■ **PROBLEM TO WORK ON**: Set down every record below exactly as it stands, with the pictures omitted.

■ **AVAILABLE RECORDS**:
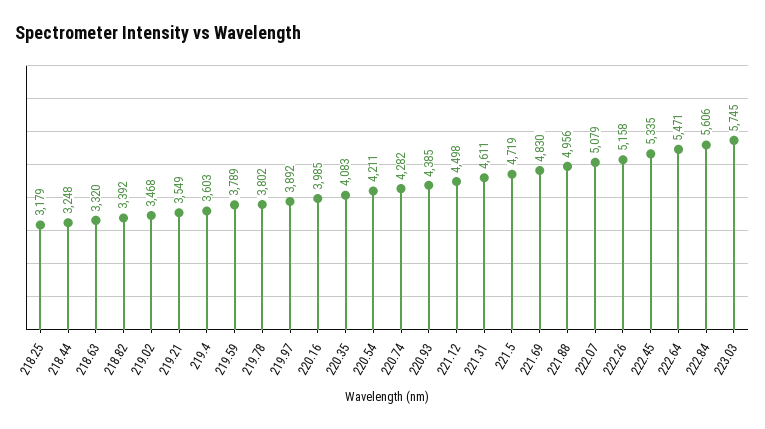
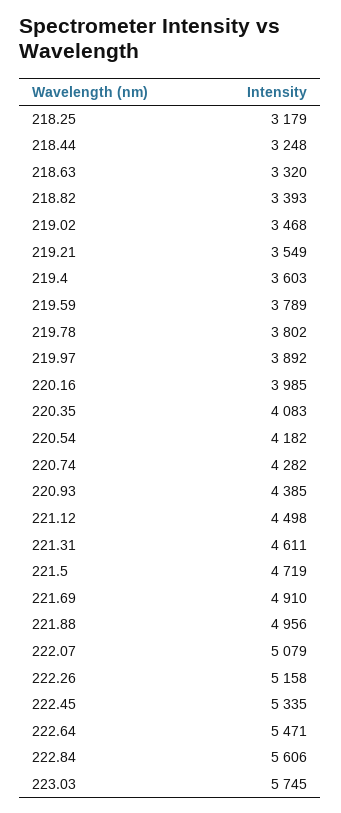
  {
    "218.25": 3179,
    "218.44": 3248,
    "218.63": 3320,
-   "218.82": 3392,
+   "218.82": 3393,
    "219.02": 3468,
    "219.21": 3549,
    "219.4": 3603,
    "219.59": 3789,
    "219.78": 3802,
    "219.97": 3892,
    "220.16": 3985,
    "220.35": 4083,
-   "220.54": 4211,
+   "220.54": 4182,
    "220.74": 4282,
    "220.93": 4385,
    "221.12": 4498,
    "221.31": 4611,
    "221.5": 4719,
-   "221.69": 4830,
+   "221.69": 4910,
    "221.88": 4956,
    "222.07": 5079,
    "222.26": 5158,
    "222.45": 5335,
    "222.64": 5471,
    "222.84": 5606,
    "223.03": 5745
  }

■ **WORKED SOLUTION**:
  {
    "218.25": 3179,
    "218.44": 3248,
    "218.63": 3320,
-   "218.82": 3392,
+   "218.82": 3393,
    "219.02": 3468,
    "219.21": 3549,
    "219.4": 3603,
    "219.59": 3789,
    "219.78": 3802,
    "219.97": 3892,
    "220.16": 3985,
    "220.35": 4083,
-   "220.54": 4211,
+   "220.54": 4182,
    "220.74": 4282,
    "220.93": 4385,
    "221.12": 4498,
    "221.31": 4611,
    "221.5": 4719,
-   "221.69": 4830,
+   "221.69": 4910,
    "221.88": 4956,
    "222.07": 5079,
    "222.26": 5158,
    "222.45": 5335,
    "222.64": 5471,
    "222.84": 5606,
    "223.03": 5745
  }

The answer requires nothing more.